When the phone rang, Dave knew this was his last chance. His only chance. The manager would either agree to cook the turkey, or Dave would book the ticket to Newfoundland.

“Excuse me, sir?” said the manager.

“I said I need to eat this
particular
turkey,” said Dave.

“That
particular
turkey, sir.” the manager was noncommittal.

“Do you know,” said Dave, “what they feed turkeys today?”

“No, sir?” said the manager. He said it like a question.

“They feed them …”

Dave wasn’t at all sure himself. Wasn’t so sure where he was going with this. He just knew that he had to keep talking.

“They feed them chemicals,” he said, “and antibiotics and steroids, and … lard to make them juicier … and starch to make them crispy. I’m allergic to … steroids. If I eat that stuff, I’ll have a heart attack or at least a seizure. In the lobby of your hotel. Do you want that to happen?”

The man on the phone didn’t say anything. Dave kept going.

“I have my own turkey here. I raised this turkey myself. I butchered it myself. This morning. The only thing it has eaten …” Dave looked frantically around the room. What did he feed the turkey?

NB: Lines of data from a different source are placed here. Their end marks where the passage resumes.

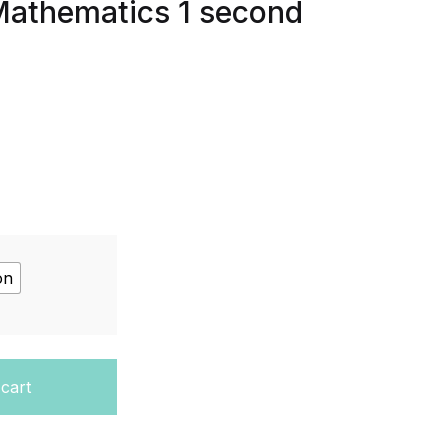
Mathematics 1 second
on
vel Mathematics Pure Mathematics 1 second edition quantit
 cart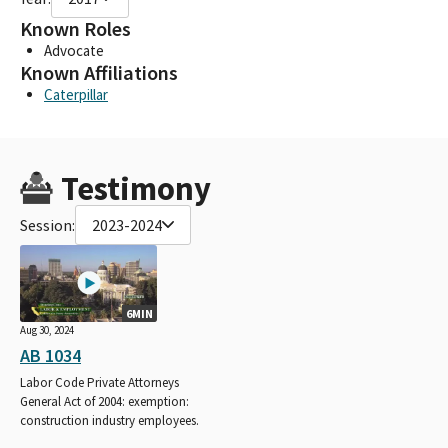
Known Roles
Advocate
Known Affiliations
Caterpillar
Testimony
Session:
2023-2024
6MIN
Aug 30, 2024
AB 1034
Labor Code Private Attorneys
General Act of 2004: exemption:
construction industry employees.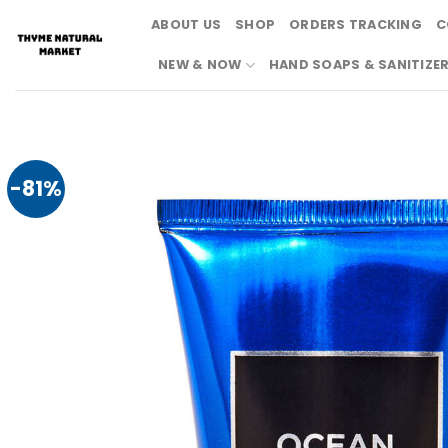
Skip
ABOUT US
SHOP
ORDERS TRACKING
C
to
content
NEW & NOW
HAND SOAPS & SANITIZE
-81%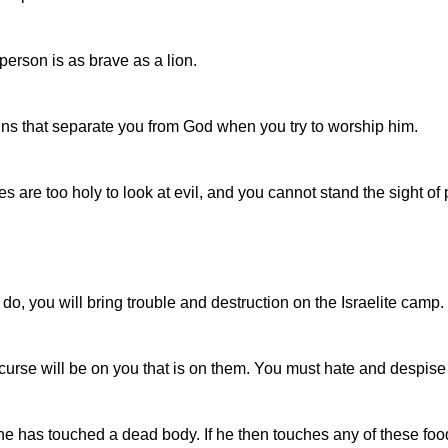
erson is as brave as a lion.
r sins that separate you from God when you try to worship him.
 are too holy to look at evil, and you cannot stand the sight of
u do, you will bring trouble and destruction on the Israelite camp.
 curse will be on you that is on them. You must hate and despis
has touched a dead body. If he then touches any of these foods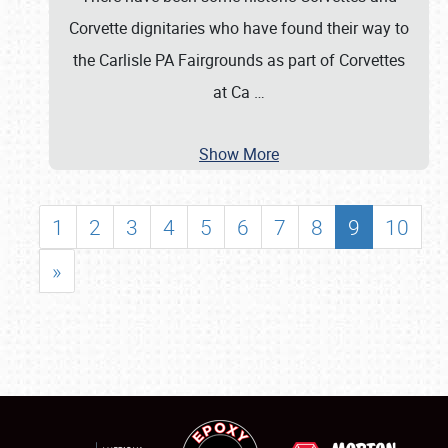
Corvette dignitaries who have found their way to
the Carlisle PA Fairgrounds as part of Corvettes
at Ca
…
Show More
1
2
3
4
5
6
7
8
9
10
»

“Tofu,” he said triumphantly.

“Tofu, sir?” said the manager.

“And yogurt,” said Dave.

It was all or nothing.

The bellboy took the turkey and the twenty-dollar bill Dave handed him without blinking an eye.

Dave said, “You have those big convection ovens. I have to have it back before five-thirty
P.M .

“You must be very hungry, sir” was all the bellboy said.

Dave collapsed onto the bed. He didn’t move until the phone rang half an hour later. It was the hotel manager. He said the turkey was in the oven. Then he said, “You raised the bird yourself?”

Dave said yes.

There was a pause. The manager said, “The chef says the turkey looks like it was abused.”

Dave said, “Ask the chef if he has ever killed a turkey. Tell him the bird was a fighter. Tell him to stitch it up.”